Uma e outra recorriam com alguma frequência ao rapé, guardado em minúsculos sacos de plástico. Colocavam esse pó verde, importado de Madras, em cima do punho, um pouco abaixo do polegar, aproximavam-no do nariz e, depois, inspiravam com toda a força, uma operação que, com a camioneta em andamento, requeria, certamente, alguma destreza e muita concentração.

Duas mulheres com chapéus brancos que lhes davam um ar citadino

Do grupo de peregrinos, destacavam-se duas outras mulheres com chapéus brancos que lhes davam um ar citadino. Deviam ser as mais abastadas e, por isso, tinham direito aos lugares da frente. Eram também as que mais falavam e as que se atreviam a mandar piadas, ao contrário das mais idosas, que se mantinham caladas e quietas, sentadas nos assentos de trás.

Após meia hora de viagem, parámos numa aldeia. Para celebrar a chegada, os peregrinos, mal se apearam do veículo, rebentaram um panchão e soltaram uma série de gritos estridentes. Presumi que este fosse um lugar importante na sua peregrinação.

No topo das colinas mais próximas avistavam-se ruínas de mosteiros.

Acompanhámos os nossos companheiros de viagem até ao interior do único edifício já recuperado; impressionou-me a forma como, apesar das obras recentes, se respirava ali uma atmosfera ancestral, como se aquelas paredes tivessem recebido, ao longo de centenas de anos, o fumo das lamparinas de incenso que nos templos ardem dia e noite, sem parar. Era um bom sinal de que os trabalhos de restauro tinham respeitado a tradição.

Imitando os tibetanos, vertemos ghee e acendemos uma série de velas e iluminarias. O ghee é um óleo vegetal muito utilizado pelos devotos hindus do Nepal e da Índia, pois estão proibidos de aproveitar qualquer parte dos animais bovinos, considerados sagrados.

A substituição do ghee pela manteiga de iaque, como combustível para os atos de devoção, que naquele contexto tinha um não sei o quê de modernidade, fora, muito provavelmente, ideia das mulheres de chapéu branco.

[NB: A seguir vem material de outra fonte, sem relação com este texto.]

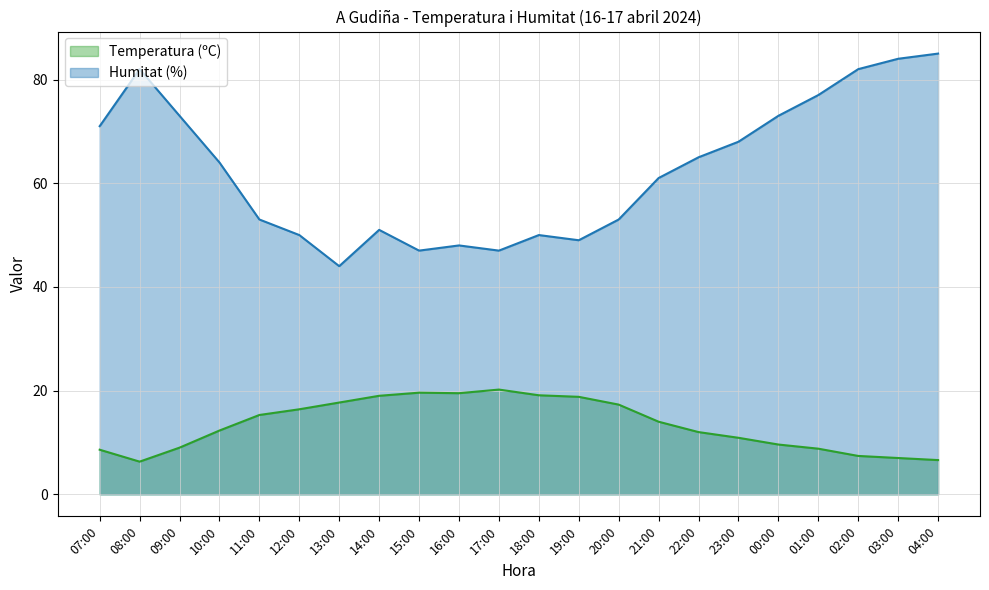

List the series in order of their overall mean, highest first.

Humitat (%), Temperatura (ºC)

Os poucos monges ali residentes ficaram bastante satisfeitos com a nossa passagem, bem como os cães vadios, que assim tiveram algo mais para comer. Particularmente ativos, os bandos de miúdos com um aspeto muito pobre que nos rodeavam, pediam-nos esmola.

Deixar amolecer na boca o ‘queijo pedra’ é um excelente, e saudável, sucedâneo da pastilha elástica. Ajudou-nos a passar as horas, numa altura em que a tarde ia dando lugar à noite e o vento entrava pelas frinchas da camioneta, tornando desagradável o que até então fora moderado, por vezes doce.

Os vidros da camioneta, por onde observava os campos e as medas de feno que me tinham surpreendido desde que pusera os pés no planalto, trepidavam como se fossem partir a qualquer momento.

O canto das mulheres na faina agrícola chegava-nos, de longe, trazido pelo vento, sempre que fazíamos uma das muitas paragens, por esta ou aquela razão, em que aproveitávamos para esticar as pernas, algo de imprescindível ao cabo de algumas horas de viagem.